* **About this task**
Write out the whole listing exactly; no images belong in it.

* **The data**
___

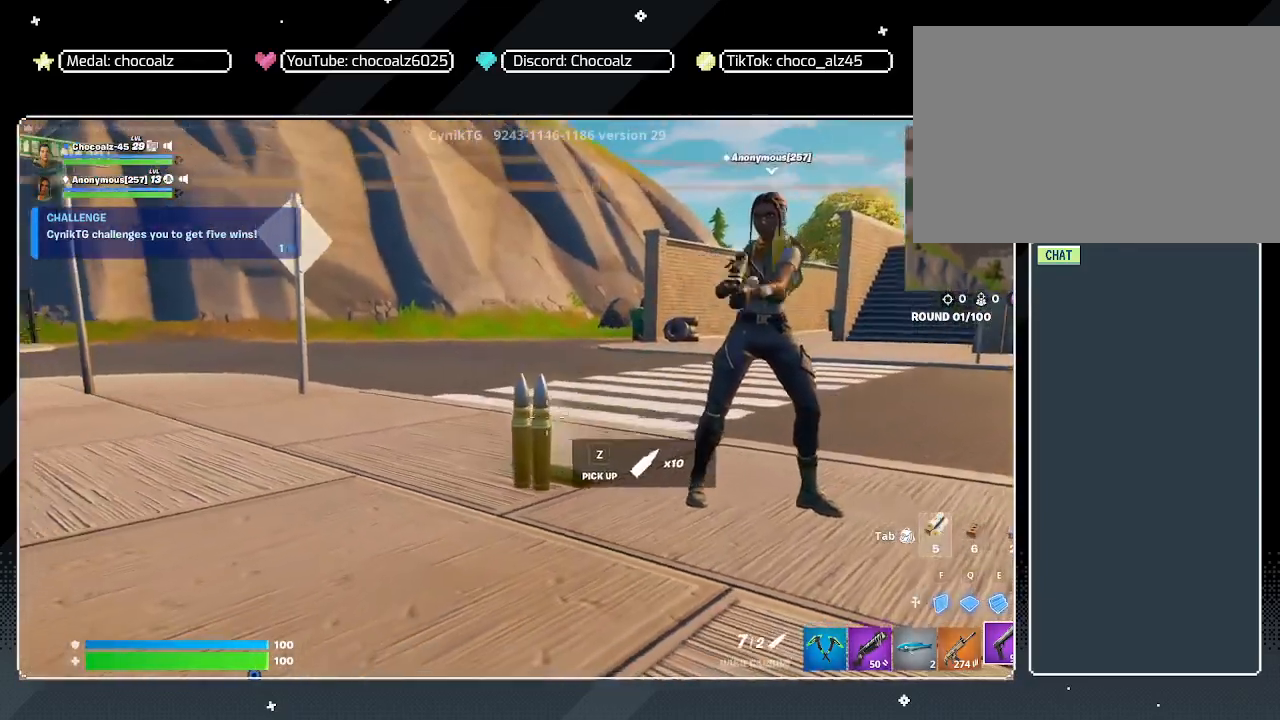
{"keys": [], "mouse": [], "mouse_move": "still", "events": [[133, "z", "down"], [183, "z", "up"], [417, "z", "down"], [500, "z", "up"]]}
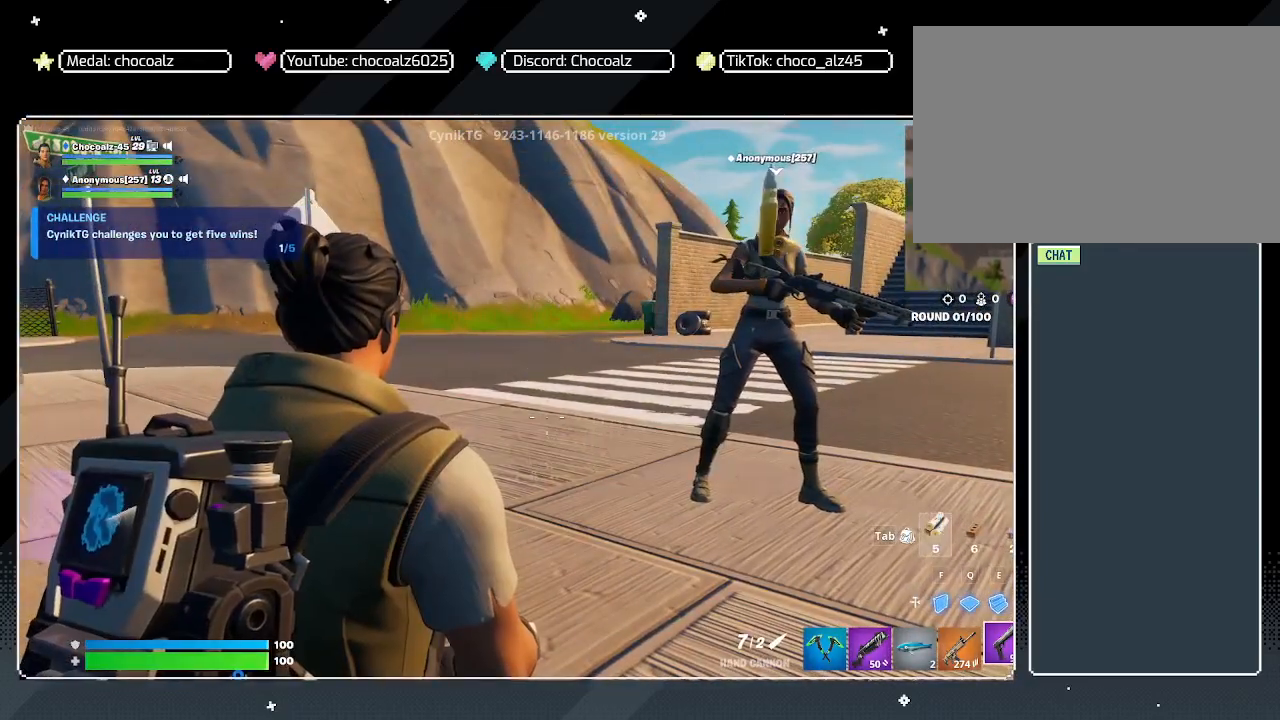
{"keys": ["d"], "mouse": ["left"], "mouse_move": "left", "events": [[50, "w", "down"], [150, "f", "down"], [283, "a", "down"], [283, "f", "up"], [283, "mouse_left", "down"], [333, "d", "down"], [383, "a", "up"], [383, "w", "up"]]}
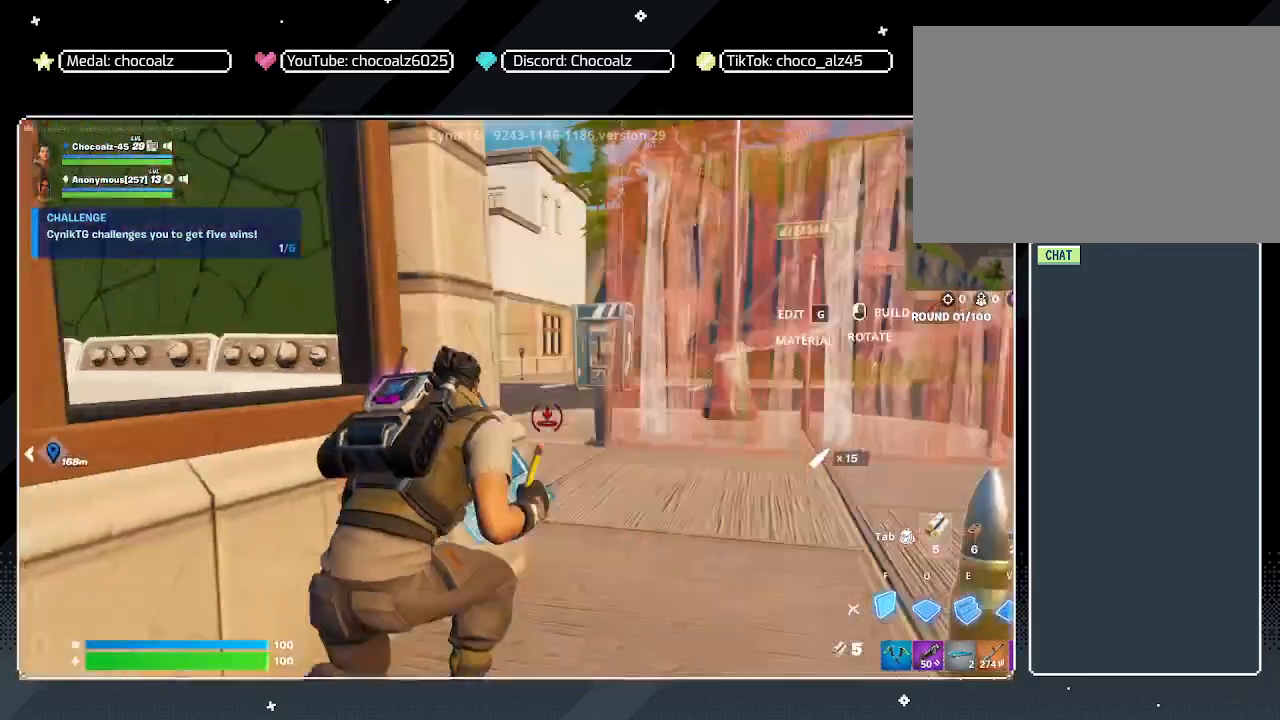
{"keys": ["a", "s"], "mouse": [], "mouse_move": "still", "events": [[450, "a", "down"], [450, "d", "up"], [500, "mouse_left", "up"], [500, "s", "down"]]}
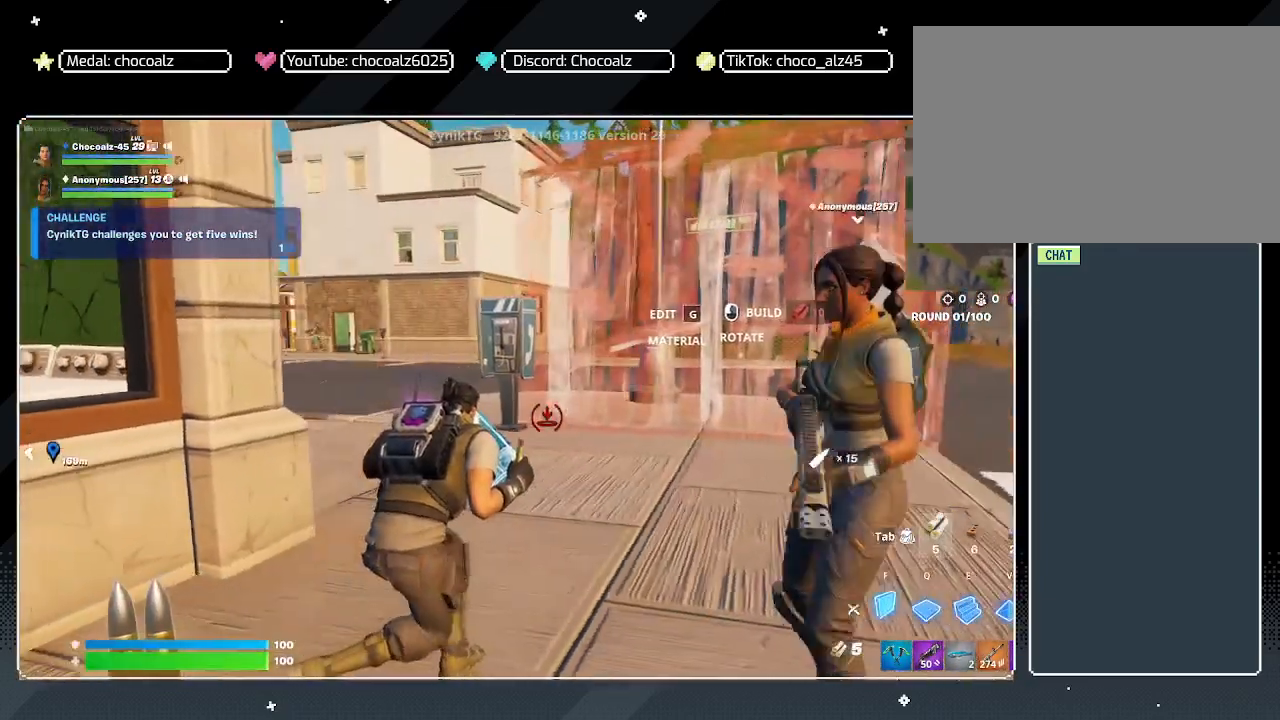
{"keys": ["a", "w"], "mouse": [], "mouse_move": "left", "events": [[83, "s", "up"], [367, "w", "down"]]}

___

* **Solution to this task**
{"keys": [], "mouse": [], "mouse_move": "still", "events": [[133, "z", "down"], [183, "z", "up"], [417, "z", "down"], [500, "z", "up"]]}
{"keys": ["d"], "mouse": ["left"], "mouse_move": "left", "events": [[50, "w", "down"], [150, "f", "down"], [283, "a", "down"], [283, "f", "up"], [283, "mouse_left", "down"], [333, "d", "down"], [383, "a", "up"], [383, "w", "up"]]}
{"keys": ["a", "s"], "mouse": [], "mouse_move": "still", "events": [[450, "a", "down"], [450, "d", "up"], [500, "mouse_left", "up"], [500, "s", "down"]]}
{"keys": ["a", "w"], "mouse": [], "mouse_move": "left", "events": [[83, "s", "up"], [367, "w", "down"]]}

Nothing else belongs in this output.